Prince George, according to Chips Channon’s diaries, had the most elegant dining room in London.
(4) Sir Frank Roberts in his review of ‘A voice in the Wilderness’ (See Book Review section) offers a personal perspective on Imre Nagy who was at the centre of the Hungarian revolution of 1956
(5) Transcripts of speeches by HRH the Duke of Edinburgh to another E-AG NATO Anniversary celebration banquet are in the Speeches section, as is a speech on the same occasion, and a Book Review, by the Earl of Bessborough
(6) The next time that there were three TV screens in three different rooms for an E-AG event was in 2009 at the E-AG NATO banquet in St James’s Palace
(7) The Editorial and advertising base was at 61 Gloucester Place. London
(8) Dennis Walwin Jones MC (b1913-d1975): Chairman, the Byron Society 1971-1975; Executive Editor, Byron Journal 1973-1975; Founder Member, European-Atlantic Group 1965-1975; Director-General, British-European Movement 1960-1970; British Secretary, European League for Economic Co-operation 1960-1970. Dennis and Elma lived together and were partners also in the early fusion of the worlds of the Byron Society and the European-Atlantic Group
(9) Elma’s treatise for Oxford University on ‘The Romantic Movement’ (1789-1830) was followed by her first book entitled ‘A Diary of the Forty-Five’ (the Jacobite Rising). She was Assistant Editor of the ‘Nineteenth Century’ during the war (as well as being a liaison officer between different war departments), then became editor of ‘Whitehall News’ (as well as founding The British League for European Freedom’ with the Duchess of Atholl). She edited ‘European Affairs’, ‘The European Digest’ and ‘European Review’ after the war, and the Byron Journal (as well as standing for Parliament as a Liberal candidate for Aberdeen South (1959) and Hitchen, Herts (1964). Elma also founded The International Byron Society.

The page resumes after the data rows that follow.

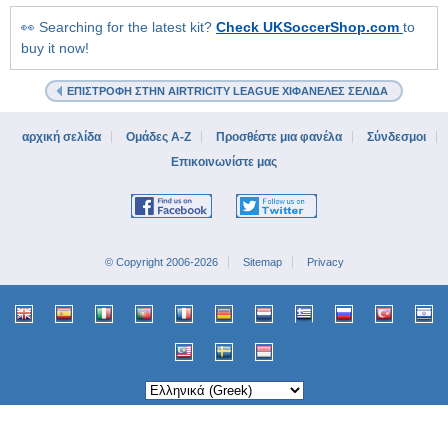
👀 Searching for the latest kit?
Check UKSoccerShop.com
to
buy it now!
ΕΠΙΣΤΡΟΦΉ ΣΤΗΝ AIRTRICITY LEAGUE XIΦΑΝΈΛΕΣ ΣΕΛΊΔΑ
αρχική σελίδα
Ομάδες A-Z
Προσθέστε μια φανέλα
Σύνδεσμοι
Επικοινωνίστε μας
© Copyright 2006-2026
Sitemap
Privacy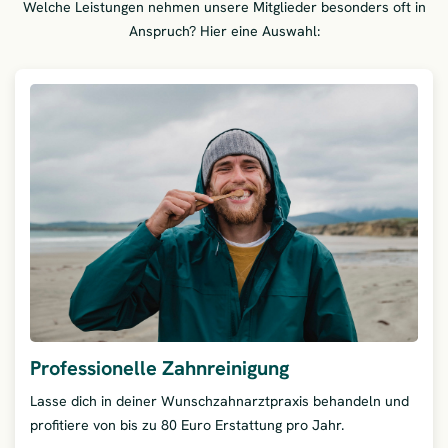
Welche Leistungen nehmen unsere Mitglieder besonders oft in
Anspruch? Hier eine Auswahl:
Professionelle Zahnreinigung
Lasse dich in deiner Wunschzahnarztpraxis behandeln und
profitiere von bis zu 80 Euro Erstattung pro Jahr.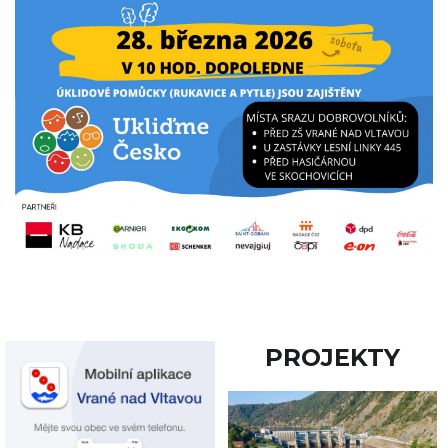
PROJEKTY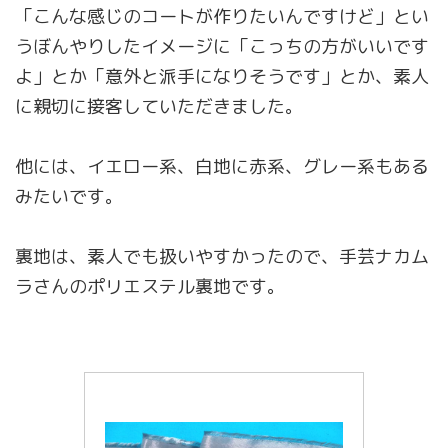
「こんな感じのコートが作りたいんですけど」とい
うぼんやりしたイメージに「こっちの方がいいです
よ」とか「意外と派手になりそうです」とか、素人
に親切に接客していただきました。
他には、イエロー系、白地に赤系、グレー系もある
みたいです。
裏地は、素人でも扱いやすかったので、手芸ナカム
ラさんのポリエステル裏地です。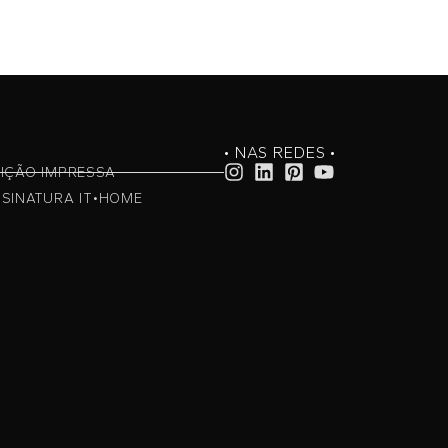
• NAS REDES •
IÇÃO IMPRESSA
SINATURA IT•HOME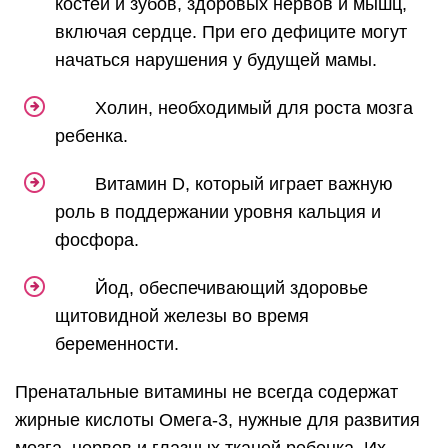
костей и зубов, здоровых нервов и мышц,
включая сердце. При его дефиците могут
начаться нарушения у будущей мамы.
Холин, необходимый для роста мозга
ребенка.
Витамин D, который играет важную
роль в поддержании уровня кальция и
фосфора.
Йод, обеспечивающий здоровье
щитовидной железы во время
беременности.
Пренатальные витамины не всегда содержат
жирные кислоты Омега-3, нужные для развития
мозга, нервов и глазных тканей ребенка. Их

(10) Justin Glass submitted this Obituary to ‘the Times’ who printed it as sent with two minor alterations. Several years later he met a grand-daughter of Lord Birkett who discounted knowledge of Elma being family.
(11) Dennis Walwin Jones’s memorial stone is in Putney Vale cemetery, in front of the tomb of Henry Birkett (d. 1932). Its inscription is more a CV than an epitaph, including his roles as Founder of the E- AG and Byron Society and as the Director-General of the European League of Economic Cooperation; and the European Movement
(12) This award was given by the European Union of Women
(13) Elma re-founded the London Byron Society in 1972 with Dennis Walwyn-Jones as treasurer and grandees in her circle if not of her political persuasion such as, later, Michael Foot, the former Labour leader with who Elma went on holiday. The imposing list on the Byron Society letterhead was almost such as to rival that of the Group
(14) Gay emigrated to America to the chagrin of her mother who intended her ‘to marry well’ in the old sense of the phrase, the celebrated Nigel Nicholson being one swain ear-marked. Gay has three children.